Stated goal =
Return every line from the one containing "state / province: Idaho" down to the one containing "state / province: San Luis Potosí", with both ends included and nothing changed.

== The records ==

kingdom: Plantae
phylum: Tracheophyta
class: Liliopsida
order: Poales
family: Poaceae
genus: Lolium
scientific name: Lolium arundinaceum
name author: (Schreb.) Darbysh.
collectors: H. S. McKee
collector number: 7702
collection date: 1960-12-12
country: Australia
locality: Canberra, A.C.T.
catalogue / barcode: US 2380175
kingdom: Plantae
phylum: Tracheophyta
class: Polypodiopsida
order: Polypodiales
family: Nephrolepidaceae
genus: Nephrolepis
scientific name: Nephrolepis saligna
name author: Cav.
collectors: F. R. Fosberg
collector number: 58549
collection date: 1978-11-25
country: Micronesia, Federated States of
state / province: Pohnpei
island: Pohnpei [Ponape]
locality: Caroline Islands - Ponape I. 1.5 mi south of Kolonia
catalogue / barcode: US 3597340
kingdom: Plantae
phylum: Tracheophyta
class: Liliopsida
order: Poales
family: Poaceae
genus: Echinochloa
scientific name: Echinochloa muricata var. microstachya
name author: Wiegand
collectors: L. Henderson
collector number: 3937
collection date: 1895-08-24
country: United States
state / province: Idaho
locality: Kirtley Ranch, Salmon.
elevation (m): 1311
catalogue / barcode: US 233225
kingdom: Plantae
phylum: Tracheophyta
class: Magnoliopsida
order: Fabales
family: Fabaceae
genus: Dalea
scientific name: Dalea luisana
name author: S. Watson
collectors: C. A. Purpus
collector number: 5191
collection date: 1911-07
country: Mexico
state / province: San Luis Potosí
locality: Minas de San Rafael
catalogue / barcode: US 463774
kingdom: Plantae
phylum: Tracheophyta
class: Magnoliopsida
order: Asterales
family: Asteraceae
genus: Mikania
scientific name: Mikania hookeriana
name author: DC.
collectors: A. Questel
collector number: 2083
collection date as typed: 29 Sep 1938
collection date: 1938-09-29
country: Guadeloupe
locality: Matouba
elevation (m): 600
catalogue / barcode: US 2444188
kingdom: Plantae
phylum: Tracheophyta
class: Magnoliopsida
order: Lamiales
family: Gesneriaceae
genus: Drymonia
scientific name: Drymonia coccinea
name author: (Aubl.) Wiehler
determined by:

===

Response to the task =
state / province: Idaho
locality: Kirtley Ranch, Salmon.
elevation (m): 1311
catalogue / barcode: US 233225
kingdom: Plantae
phylum: Tracheophyta
class: Magnoliopsida
order: Fabales
family: Fabaceae
genus: Dalea
scientific name: Dalea luisana
name author: S. Watson
collectors: C. A. Purpus
collector number: 5191
collection date: 1911-07
country: Mexico
state / province: San Luis Potosí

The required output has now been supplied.